I have a solution with me but I didn't get that proof
It says,
Let $\epsilon>0$ $A_n$={$x\in X: |f_n|>\epsilon $}
then
$\frac{\epsilon}{1+\epsilon}m(A_n)\leq \int_A \frac{|f_n|}{1+|f_n|}dm \leq m(A_n)+\frac{\epsilon}{1+\epsilon}m(A - A_n) $
Form this they says we can yield the desired result
By assuming $\int_A \frac{|f_n|}{1+|f_n|}dm=0 $ it is easy to obtain that $m(A_n)=0$
but I didn't get the converse can any one help me? please
If $f_n$ converges to $0$ in measure, then for all $\epsilon>0, \delta>0$, let $B_n=\{|f_n|>\delta\}$, then $m(B_n)<\epsilon$ for large $n$.

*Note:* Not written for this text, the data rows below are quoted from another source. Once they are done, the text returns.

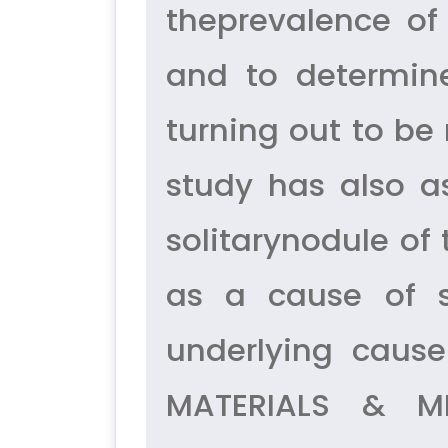
theprevalence of 
and to determine
turning out to be
study has also a
solitarynodule of
as a cause of s
underlying cause
MATERIALS & ME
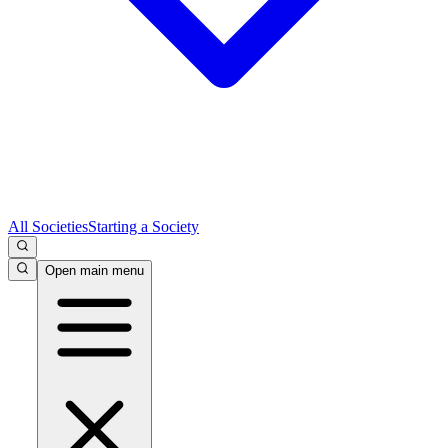
All Societies
Starting a Society
Open main menu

Note $\frac{|f_n|}{1+|f_n|}\le |f_n|$ and $\frac{|f_n|}{1+|f_n|}\le 1$
Hence for large enough $n$, we have
$\int_ A\frac{|f_n|}{1+|f_n|}=\int_ {B_n^c}\frac{|f_n|}{1+|f_n|}+\int_ {B_n}\frac{|f_n|}{1+|f_n|}\le\int_ {B_n^c} |f_n|+\int_ {B_n} 1\le \delta m(B_n^c)+m(B_n)\le \delta m(A)+\epsilon$
Since $\delta, \epsilon$ are arbitrary, we get the result.